-- Problem to work on --
Retype the lines below without any changes, leaving out the pictures.

Entries from a dataset:

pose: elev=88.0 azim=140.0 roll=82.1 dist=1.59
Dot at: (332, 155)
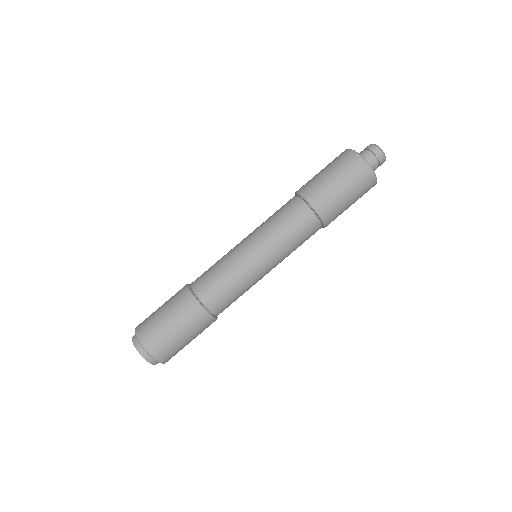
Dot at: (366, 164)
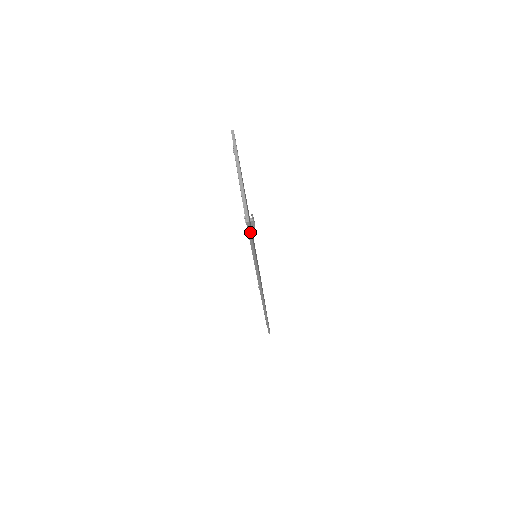
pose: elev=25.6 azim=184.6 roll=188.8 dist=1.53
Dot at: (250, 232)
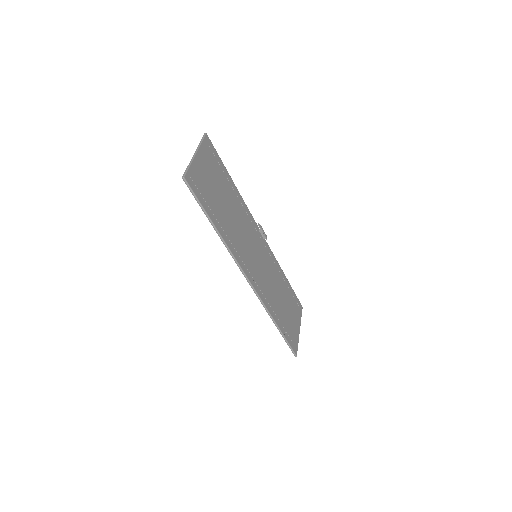
Dot at: (191, 191)
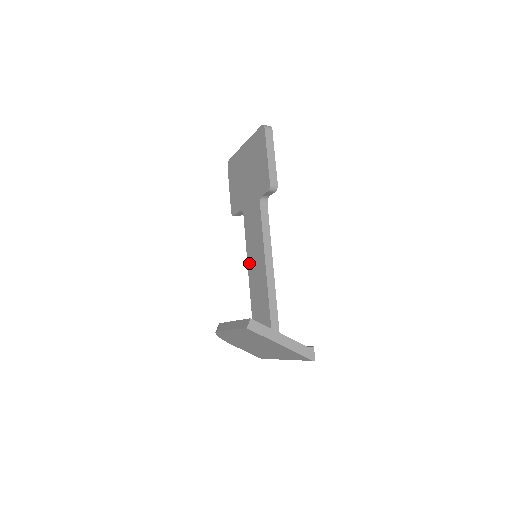
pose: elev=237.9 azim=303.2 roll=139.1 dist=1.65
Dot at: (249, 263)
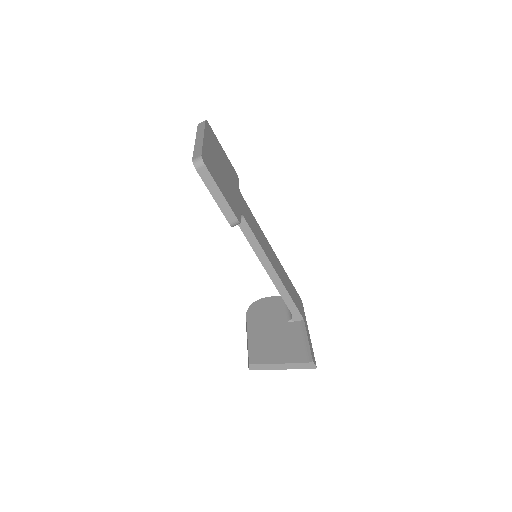
Dot at: occluded
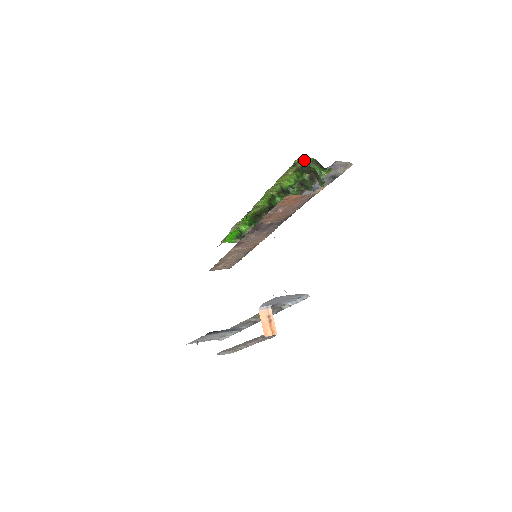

-- Correct response --
pose: elev=88.0 azim=140.0 roll=82.1 dist=1.59
Dot at: (332, 155)
Dot at: (366, 164)
pose: elev=25.6 azim=184.6 roll=188.8 dist=1.53
Dot at: (250, 232)
Dot at: (191, 191)
pose: elev=237.9 azim=303.2 roll=139.1 dist=1.65
Dot at: (249, 263)
Dot at: occluded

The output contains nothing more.